There are fasteners specially for this (name escapes me right now) but screws will do just fine.
If you're worried about them showing deep countersink and plug.
There are screws specific for MDF, but any coarse thread screw will work.
Hope this helps.


----------



## Somann (Feb 5, 2016)

Wet bar sounds worse than it is. It will have a granite top, and should see much less use than say…my kichen sink which is set in cabinets of similar material. This material is what most cabinet shops around these parts build cabinets from (or partical board) Its by no means a glamorous material, but I think its liked for its flatness and dimensional stability. What I personally dont like is its short comings with strength as it relates to holding screws. Are carcasses ever just glued? I see no sign of fasteners on the cabinet boxes in my house (bbuilt from particle board with veneer faces. I wish I could say I like it for the price, at 90 bucks a sheet for knotty alder faces, adds up quick.


----------



## bondogaposis (Dec 18, 2011)

Is glue and clamping sufficient to joint the boxes?

Yes, that should be sufficient. I've made bookcases that way with out problems.


----------



## Ger21 (Oct 29, 2009)

Your kitchen cabinets are probably doweled together, if you can't see any fasteners.

No, cabinets are usually not just glued, unless you cut rabbets and dados in the sides. Then you can just glue them.
If you have a biscuit jointer, that will work fine too.

You can always screw them together, and add finished end panels to hide the screws.


----------



## JBrow (Nov 18, 2015)

Somann,

I like dado and rabbet joinery at the corners. That sounds like what you are doing. With tight fitting joints, a good PVA glue should work fine. On the base cabinets, using a waterproof PVA glue (Titebond III) would be insurance should water ever make it to the joints. The base cabinets are supported by the floor. However, the upper cabinets are secured to the wall by a mounting rail or the cabinet back. In this case I like a little more assurance that the side to back (or hanging rail) connection will not fail.
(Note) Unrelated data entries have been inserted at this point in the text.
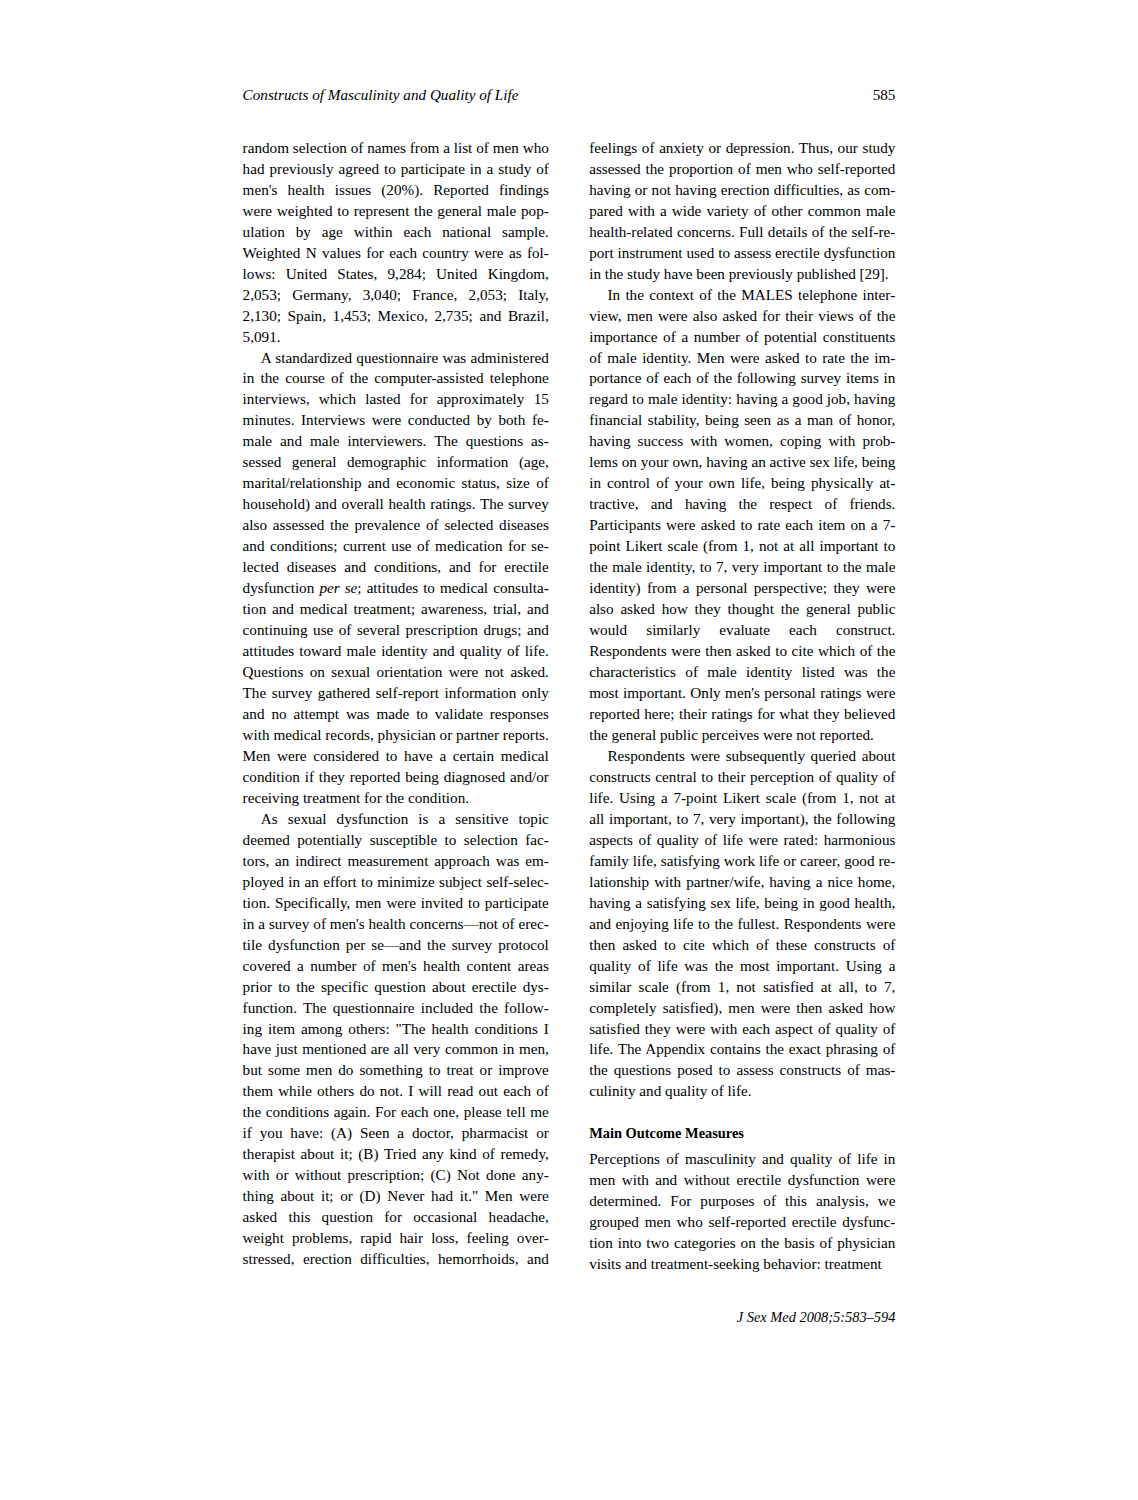Constructs of Masculinity and Quality of Life 585
random selection of names from a list of men who had previously agreed to participate in a study of men's health issues (20%). Reported findings were weighted to represent the general male population by age within each national sample. Weighted N values for each country were as follows: United States, 9,284; United Kingdom, 2,053; Germany, 3,040; France, 2,053; Italy, 2,130; Spain, 1,453; Mexico, 2,735; and Brazil, 5,091.
A standardized questionnaire was administered in the course of the computer-assisted telephone interviews, which lasted for approximately 15 minutes. Interviews were conducted by both female and male interviewers. The questions assessed general demographic information (age, marital/relationship and economic status, size of household) and overall health ratings. The survey also assessed the prevalence of selected diseases and conditions; current use of medication for selected diseases and conditions, and for erectile dysfunction per se; attitudes to medical consultation and medical treatment; awareness, trial, and continuing use of several prescription drugs; and attitudes toward male identity and quality of life. Questions on sexual orientation were not asked. The survey gathered self-report information only and no attempt was made to validate responses with medical records, physician or partner reports. Men were considered to have a certain medical condition if they reported being diagnosed and/or receiving treatment for the condition.
As sexual dysfunction is a sensitive topic deemed potentially susceptible to selection factors, an indirect measurement approach was employed in an effort to minimize subject self-selection. Specifically, men were invited to participate in a survey of men's health concerns—not of erectile dysfunction per se—and the survey protocol covered a number of men's health content areas prior to the specific question about erectile dysfunction. The questionnaire included the following item among others: "The health conditions I have just mentioned are all very common in men, but some men do something to treat or improve them while others do not. I will read out each of the conditions again. For each one, please tell me if you have: (A) Seen a doctor, pharmacist or therapist about it; (B) Tried any kind of remedy, with or without prescription; (C) Not done anything about it; or (D) Never had it." Men were asked this question for occasional headache, weight problems, rapid hair loss, feeling overstressed, erection difficulties, hemorrhoids, and feelings of anxiety or depression. Thus, our study assessed the proportion of men who self-reported having or not having erection difficulties, as compared with a wide variety of other common male health-related concerns. Full details of the self-report instrument used to assess erectile dysfunction in the study have been previously published [29].
In the context of the MALES telephone interview, men were also asked for their views of the importance of a number of potential constituents of male identity. Men were asked to rate the importance of each of the following survey items in regard to male identity: having a good job, having financial stability, being seen as a man of honor, having success with women, coping with problems on your own, having an active sex life, being in control of your own life, being physically attractive, and having the respect of friends. Participants were asked to rate each item on a 7-point Likert scale (from 1, not at all important to the male identity, to 7, very important to the male identity) from a personal perspective; they were also asked how they thought the general public would similarly evaluate each construct. Respondents were then asked to cite which of the characteristics of male identity listed was the most important. Only men's personal ratings were reported here; their ratings for what they believed the general public perceives were not reported.
Respondents were subsequently queried about constructs central to their perception of quality of life. Using a 7-point Likert scale (from 1, not at all important, to 7, very important), the following aspects of quality of life were rated: harmonious family life, satisfying work life or career, good relationship with partner/wife, having a nice home, having a satisfying sex life, being in good health, and enjoying life to the fullest. Respondents were then asked to cite which of these constructs of quality of life was the most important. Using a similar scale (from 1, not satisfied at all, to 7, completely satisfied), men were then asked how satisfied they were with each aspect of quality of life. The Appendix contains the exact phrasing of the questions posed to assess constructs of masculinity and quality of life.
Main Outcome Measures
Perceptions of masculinity and quality of life in men with and without erectile dysfunction were determined. For purposes of this analysis, we grouped men who self-reported erectile dysfunction into two categories on the basis of physician visits and treatment-seeking behavior: treatment
J Sex Med 2008;5:583–594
In this case, shooting a few screws from the back into the side members seems to me to be a good idea. In MDF course threaded screws will hold better.
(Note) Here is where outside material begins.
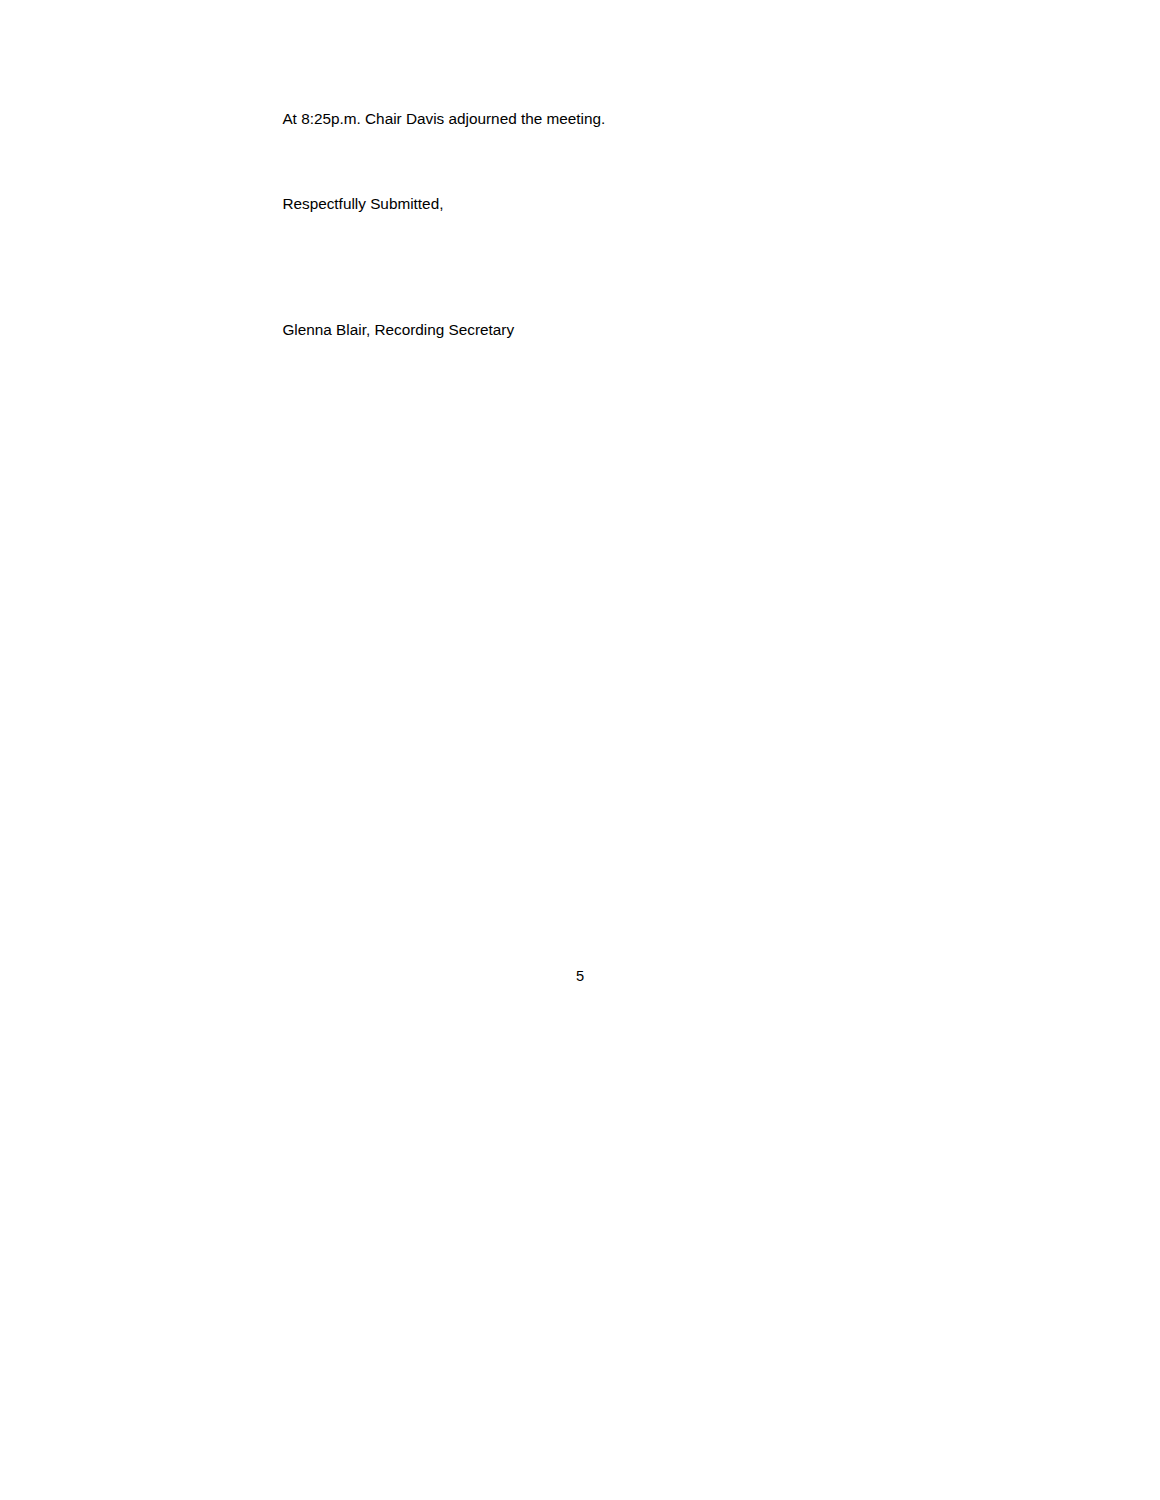At 8:25p.m. Chair Davis adjourned the meeting.
Respectfully Submitted,
Glenna Blair, Recording Secretary
5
I think rwe2156 offers sage advice. Ensure all edges are finished with a film finish, especially on the base cabinets. Eventually water from the sink or spilled drinks or simply mopping the floor will eventually make its way to the MDF. If that happens, the MDF will swell and your cabinets will go from looking nice to pretty ugly in short order.


----------



## timbertailor (Jul 2, 2014)

MDF can be very hazardous to you and your families health. I do not recommend it as a building material for that reason. Water and humidity damage is a distant second concern.
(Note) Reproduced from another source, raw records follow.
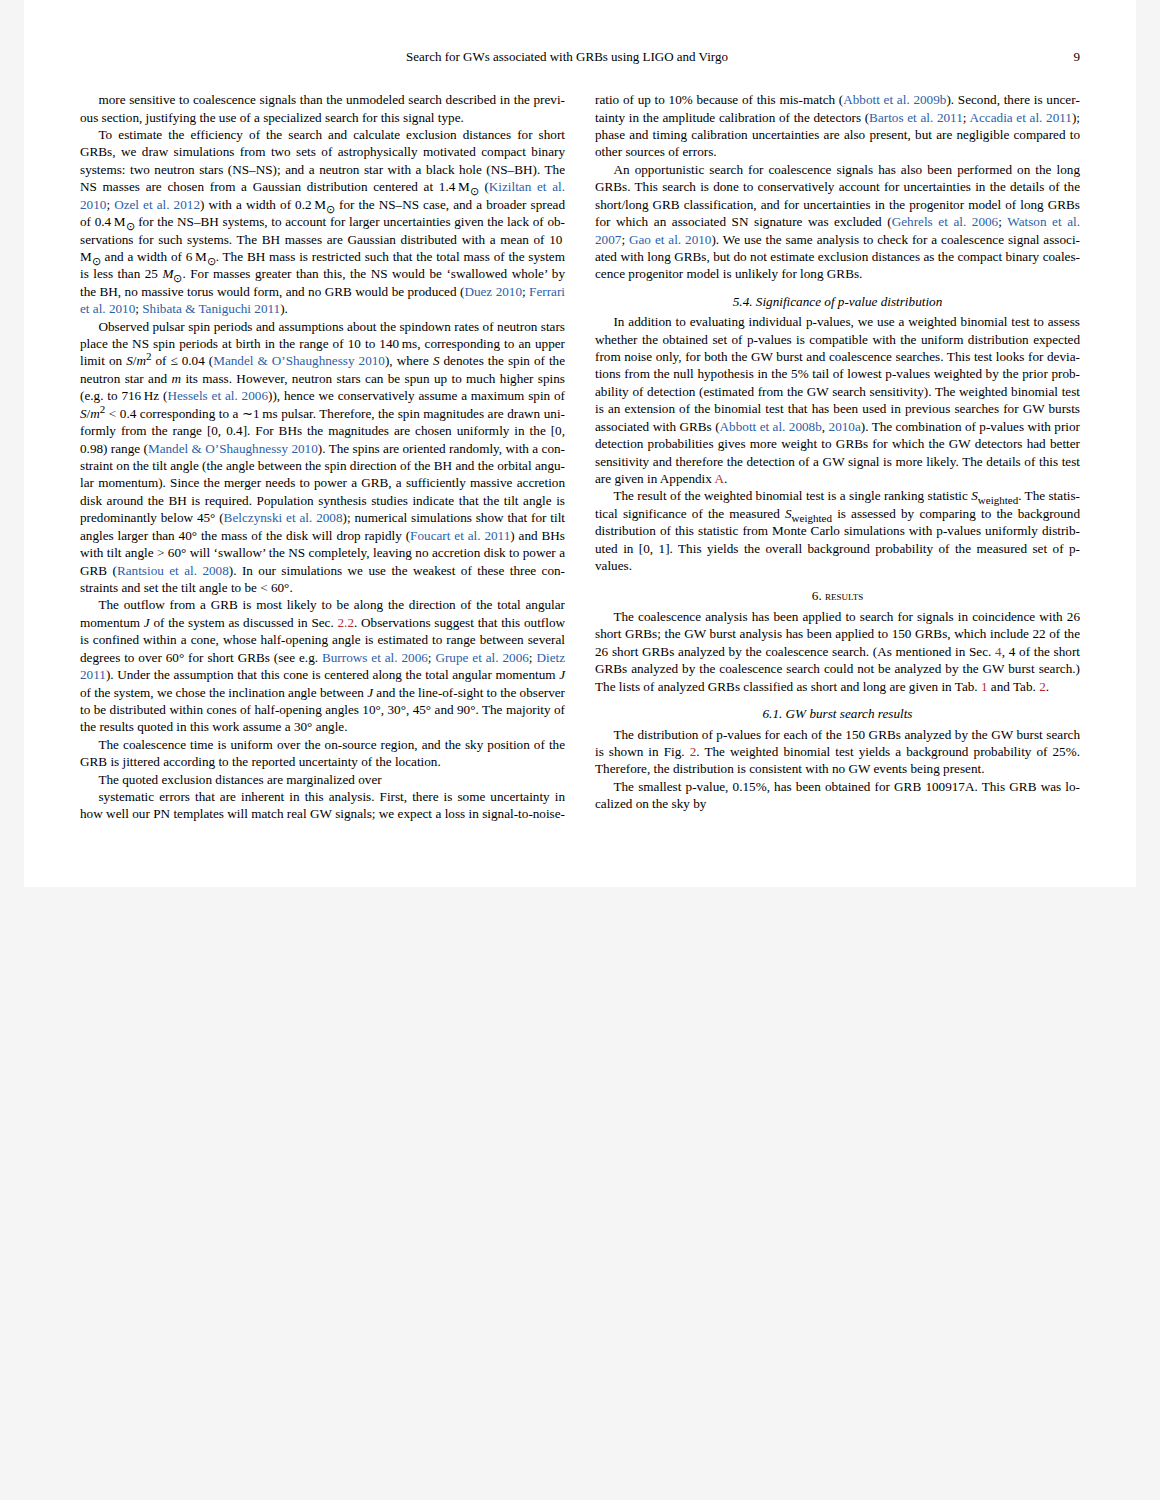Search for GWs associated with GRBs using LIGO and Virgo
9
more sensitive to coalescence signals than the unmodeled search described in the previous section, justifying the use of a specialized search for this signal type.
To estimate the efficiency of the search and calculate exclusion distances for short GRBs, we draw simulations from two sets of astrophysically motivated compact binary systems: two neutron stars (NS–NS); and a neutron star with a black hole (NS–BH). The NS masses are chosen from a Gaussian distribution centered at 1.4 M⊙ (Kiziltan et al. 2010; Ozel et al. 2012) with a width of 0.2 M⊙ for the NS–NS case, and a broader spread of 0.4 M⊙ for the NS–BH systems, to account for larger uncertainties given the lack of observations for such systems. The BH masses are Gaussian distributed with a mean of 10 M⊙ and a width of 6 M⊙. The BH mass is restricted such that the total mass of the system is less than 25 M⊙. For masses greater than this, the NS would be ‘swallowed whole’ by the BH, no massive torus would form, and no GRB would be produced (Duez 2010; Ferrari et al. 2010; Shibata & Taniguchi 2011).
Observed pulsar spin periods and assumptions about the spindown rates of neutron stars place the NS spin periods at birth in the range of 10 to 140 ms, corresponding to an upper limit on S/m2 of ≤ 0.04 (Mandel & O’Shaughnessy 2010), where S denotes the spin of the neutron star and m its mass. However, neutron stars can be spun up to much higher spins (e.g. to 716 Hz (Hessels et al. 2006)), hence we conservatively assume a maximum spin of S/m2 < 0.4 corresponding to a ∼1 ms pulsar. Therefore, the spin magnitudes are drawn uniformly from the range [0, 0.4]. For BHs the magnitudes are chosen uniformly in the [0, 0.98) range (Mandel & O’Shaughnessy 2010). The spins are oriented randomly, with a constraint on the tilt angle (the angle between the spin direction of the BH and the orbital angular momentum). Since the merger needs to power a GRB, a sufficiently massive accretion disk around the BH is required. Population synthesis studies indicate that the tilt angle is predominantly below 45° (Belczynski et al. 2008); numerical simulations show that for tilt angles larger than 40° the mass of the disk will drop rapidly (Foucart et al. 2011) and BHs with tilt angle > 60° will ‘swallow’ the NS completely, leaving no accretion disk to power a GRB (Rantsiou et al. 2008). In our simulations we use the weakest of these three constraints and set the tilt angle to be < 60°.
The outflow from a GRB is most likely to be along the direction of the total angular momentum J of the system as discussed in Sec. 2.2. Observations suggest that this outflow is confined within a cone, whose half-opening angle is estimated to range between several degrees to over 60° for short GRBs (see e.g. Burrows et al. 2006; Grupe et al. 2006; Dietz 2011). Under the assumption that this cone is centered along the total angular momentum J of the system, we chose the inclination angle between J and the line-of-sight to the observer to be distributed within cones of half-opening angles 10°, 30°, 45° and 90°. The majority of the results quoted in this work assume a 30° angle.
The coalescence time is uniform over the on-source region, and the sky position of the GRB is jittered according to the reported uncertainty of the location.
The quoted exclusion distances are marginalized over
systematic errors that are inherent in this analysis. First, there is some uncertainty in how well our PN templates will match real GW signals; we expect a loss in signal-to-noise-ratio of up to 10% because of this mis-match (Abbott et al. 2009b). Second, there is uncertainty in the amplitude calibration of the detectors (Bartos et al. 2011; Accadia et al. 2011); phase and timing calibration uncertainties are also present, but are negligible compared to other sources of errors.
An opportunistic search for coalescence signals has also been performed on the long GRBs. This search is done to conservatively account for uncertainties in the details of the short/long GRB classification, and for uncertainties in the progenitor model of long GRBs for which an associated SN signature was excluded (Gehrels et al. 2006; Watson et al. 2007; Gao et al. 2010). We use the same analysis to check for a coalescence signal associated with long GRBs, but do not estimate exclusion distances as the compact binary coalescence progenitor model is unlikely for long GRBs.
5.4. Significance of p-value distribution
In addition to evaluating individual p-values, we use a weighted binomial test to assess whether the obtained set of p-values is compatible with the uniform distribution expected from noise only, for both the GW burst and coalescence searches. This test looks for deviations from the null hypothesis in the 5% tail of lowest p-values weighted by the prior probability of detection (estimated from the GW search sensitivity). The weighted binomial test is an extension of the binomial test that has been used in previous searches for GW bursts associated with GRBs (Abbott et al. 2008b, 2010a). The combination of p-values with prior detection probabilities gives more weight to GRBs for which the GW detectors had better sensitivity and therefore the detection of a GW signal is more likely. The details of this test are given in Appendix A.
The result of the weighted binomial test is a single ranking statistic Sweighted. The statistical significance of the measured Sweighted is assessed by comparing to the background distribution of this statistic from Monte Carlo simulations with p-values uniformly distributed in [0, 1]. This yields the overall background probability of the measured set of p-values.
6. results
The coalescence analysis has been applied to search for signals in coincidence with 26 short GRBs; the GW burst analysis has been applied to 150 GRBs, which include 22 of the 26 short GRBs analyzed by the coalescence search. (As mentioned in Sec. 4, 4 of the short GRBs analyzed by the coalescence search could not be analyzed by the GW burst search.) The lists of analyzed GRBs classified as short and long are given in Tab. 1 and Tab. 2.
6.1. GW burst search results
The distribution of p-values for each of the 150 GRBs analyzed by the GW burst search is shown in Fig. 2. The weighted binomial test yields a background probability of 25%. Therefore, the distribution is consistent with no GW events being present.
The smallest p-value, 0.15%, has been obtained for GRB 100917A. This GRB was localized on the sky by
Quality plywood can be just as flat and far more stable.

And yes, if you are using dados, glue is just fine. Just make sure they are square when clamping to dry. Box clamps like these can be worth the investment.


----------



## wormil (Nov 19, 2011)

Just glue is fine, dadoes or not. I've built cabinets with just glue and they hold up fine, one I had to take apart and it splinted and de-laminated the plywood before the glue gave.


----------



## Somann (Feb 5, 2016)

Update: I assembled my first box last night and it turned out great. I used glue and screws in areas that will never be seen, and glue/clamps on the other joints. Attached the face frame after a few hours and everything squared up very well. If the rest turn out as good, I will be quite happy. I do agree with comments about MDF core material, its terribly dusty material to deal with, I have been taking precautions with a good respirator and dust collection. I would much rather work with veneer ply core if I could find some quality material. Thanks for the insights and knowledge, its nice to be able to learn from the others rather then always having to learn the hard way.


----------



## JBrow (Nov 18, 2015)

Somann,

Sounds like your first cabinet is going together well!

My local Menards carries maple, red oak, and birch wood core veneer plywood at ½" and ¾". They only carry MDF core plywood at ¼" in the local store. I see on their web site that they offer ¼" wood core veneer plywood as well as other hardwood species, which probably must be ordered and shipped to the store. It is generally grade B and affordable. I am now building carcases with the Menards in-store plywood and have found it to be perhaps 99%+ void free.


----------